Pillsworth is right, incidentally, that the story began as a kind of campfire tale: it's told originally by one of the characters in "The Salt House" (Forget the Sleepless Shores, 2018), the "old, rattling family secret" of her seagoing great-grandfather and her landbound great-grandmother and their child conceived in adultery and insanity, because the alternative would be to accept a drowned lover returned for just one night like something out of a ballad, a ghost-golem of the sea. Ezra McKay was already a feature of that novella, but Elizabeth remained offstage. A man who does his own share of waiting on the shore thinks of her sympathetically and otherwise I knew only as much as her great-granddaughter's weird tale: "She died in Danvers State . . . She never could look on the sea again." I would love to be able to say that I started to think critically about her as I might have a lacuna in someone else's fiction—since I had never written either sequels or prequels to my own stories before, it felt at times more like an act of transformation than origination—but as far as I can tell what actually happened is that my habit of writing by pearl-grit just hit critical nacre.
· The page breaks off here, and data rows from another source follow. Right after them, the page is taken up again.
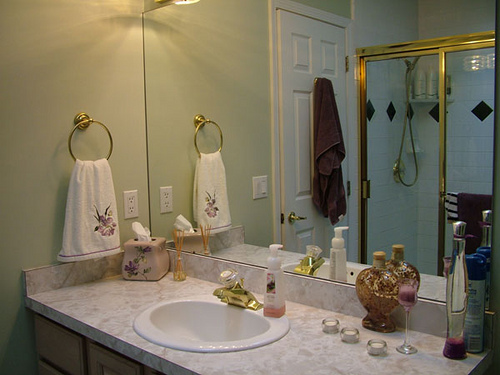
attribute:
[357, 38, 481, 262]
shower — in the background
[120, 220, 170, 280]
dispenser — toilet paper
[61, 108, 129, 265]
towel — in holder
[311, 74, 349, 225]
towel — on a door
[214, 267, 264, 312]
brass faucet — on a sink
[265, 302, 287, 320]
hand soap — in a bottle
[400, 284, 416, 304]
candle — in glass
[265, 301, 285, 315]
hand soap — in a plastic bottle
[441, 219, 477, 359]
long bottle — of perfume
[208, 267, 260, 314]
faucet fixture — white and gold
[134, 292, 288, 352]
white sink — with gold fixture, in a bathroom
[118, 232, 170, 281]
tissue box — floral, container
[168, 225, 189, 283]
aroma oil — with sticks sticking out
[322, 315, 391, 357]
small candles — on a counter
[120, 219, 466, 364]
items — on the counter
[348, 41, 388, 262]
frame — gold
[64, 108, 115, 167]
towel rack — gold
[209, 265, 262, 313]
bathroom faucet — gold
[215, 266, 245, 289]
handle — clear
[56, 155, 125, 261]
towel — white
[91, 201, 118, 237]
flower — purple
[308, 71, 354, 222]
towel — purple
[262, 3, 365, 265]
door — white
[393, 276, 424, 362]
glass — tall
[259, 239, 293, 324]
bottle — almost empty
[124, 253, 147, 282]
flower — purple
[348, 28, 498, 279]
shower door — doubled, glass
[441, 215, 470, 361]
bottle — tall, decorative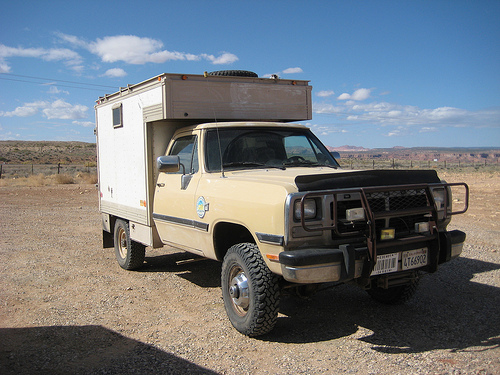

The previous fall, I had been taken to see Benjamin Russell and Caleb Purrington's The Grand Panorama of a Whaling Voyage 'Round the World (1848) in a former textile mill in New Bedford. I had accidentally had my first vacation in nearly a decade in the spring. At Readercon 30, Elise Matthesen made for me the pendant of labradorite and silver wire called "Was Ice, Am Ocean," which contains a shipwreck and which I associated at once with the Franklin expedition because of the thawing of the Northwest Passage and I rewatched AMC's The Terror (2018). I listened to a lot of chanteys and black metal during a heat wave and the research K-hole of nineteenth-century whaling into which I had somewhat counterproductively fallen while writing "The Salt House" a dozen years prior suddenly turned out to be useful after all. It took me a month rather than a year to finish "As the Tide Came Flowing In." It holds the record for longest historical fiction of mine to date. The punch line is that there is a third story concerning this family in progress, although I haven't had the mental room to do jack with it since the start of the pandemic. Universal basic income, please, and more ocean.